Re: setuid for priv sockets?
Re: setuid for priv sockets?
- Subject: Re: setuid for priv sockets?
- From: Terry Lambert <email@hidden>
- Date: Fri, 31 Oct 2008 12:21:00 -0700
On Oct 30, 2008, at 4:09 PM, Brian Mastenbrook wrote:
On Oct 30, 2008, at 2:41 PM, Terry Lambert wrote:
For capabilities based security models, all the capabilities that
will ever be available to the OS are created when the OS is
started. The problem with this approach is that it ignores the
ability to enter and leave security associations, or otherwise find
some way to escalate privilege beyond what you start with; on top
of that, you have the problem of initialization. For a
capabilities based OS like EROS, this last one is side stepped by
creating the OS image instance with the instances preinitialized.
But even so, the model is a non-starter. Any time you join or
leave a security association, you must by definition engage in
privilege escalation and deescalation, or talk to a gatekeeper with
the capability you want to inherit, and which is therefore an
attack surface. Even if you solved that, you still have the
problem of peer recognition, and, up the chain of trust, that the
person telling you to recognize a peer is a person authorized to do
so, etc..
I am somewhat confused by what you are saying, as my prior exposure
to the capabilities model is within the context of the actors model
(for example, as implemented in E) where it definitely is possible
to create a capability after the system is started. This is probably
a bit of a tangent for darwin-dev; I'd be happy to discuss further
over private mail.
I really don't understand how you could possibly use that approach to
add a new capability which, for example, allows an otherwise normal
process to create privileged ports, if that granularity wasn't there
in the first place. You'd of necessity need to have rights to define
the capability, and you'd have to have rights to assign that
capability, and you'd have to have an apriori knowledge of that as a
discrete security boundary crossing event within the kernel itself,
and an interposition enforcement checkpoint.
All I see happening from this is moving the target surface, not
eliminating it. If I can't attach a process "bob" which was setuid to
enable it to get a privileged port, because what I want is a different
privilege than that one, then I'll just attack the process by which
privileges are created or the process by which privileges are assigned
to process "bob", etc.. It's like yelling "Look!
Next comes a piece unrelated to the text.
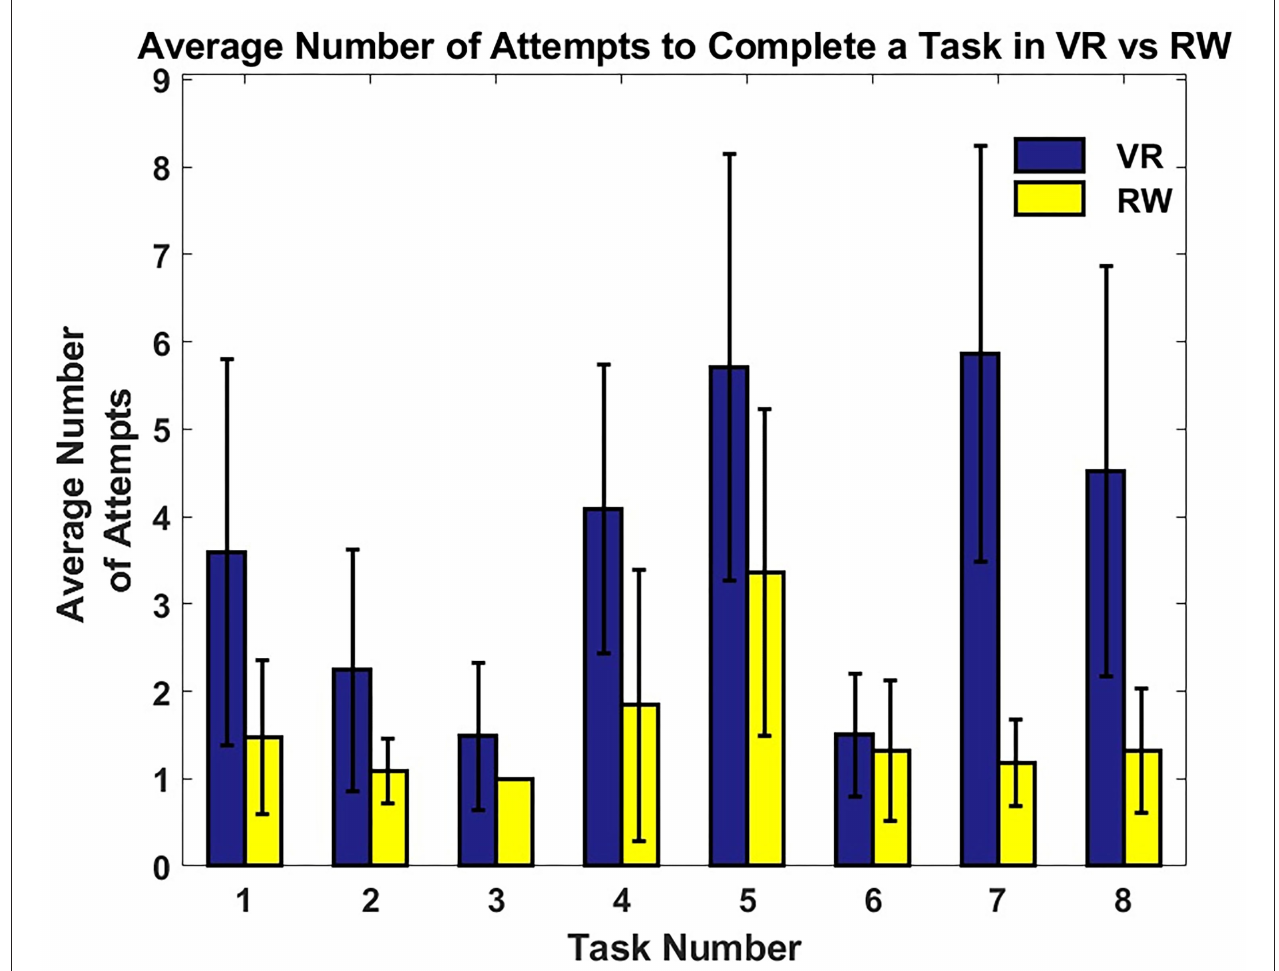
FIGURE 7 | Average number of attempts subjects made while trying to complete a task in VR vs. RW. All tasks required fewer attempts in RW than in VR. The characteristics of the items in the tasks (e.g., small size) had a more marked effect on number of attempts in VR than in RW. Error bars display standard deviation of the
A pony!". The weak
link is always going to be (1) the human who is asked to add
privileges, or (2) the system's recognition that a given human is in
fact the right human to permit to add privileges.
I actually expect things would be worse than that; the only model that
really works for interposition checkpoints is to allow multiple
control agencies, and if anyone says anything other than "Yes" or "I
don't care", then the answer is "No". Since the default answer is
"No" for privileged ports, there's no way you could change the answer
to "Yes" without allowing the policy to change the default.
Otherwise I can just get a "Yes man" policy loaded at some point, and
all your guards look the other way.
The reason I brought up privileged ports is that this is one of the
examples given in BetterAuthorizationSample, and despite the
complicated attempt to provide only the ability to open up certain
ports to the requesting process, the ability to do anything which
requires admin privileges is provided to any process which is
running as the requesting process's user.
Sorry, I don't know from BetterAuthorizationSample. I just manage the
credential code by which user space establishes identities to the
kernel. I deal with 32 bit integers or interfaces to ask a privileged
process in user space to trade things I don't know from Adam for nice
32 bit integers. 8-).
Internally to the kernel, we *have* an actor model: all our kauth
questions are of the form "Is actor X allowed to perform operation Y
on taget Z?".
If you want, I suggest you file a bug against
BetterAuthorizationSample to get them to pick a different example.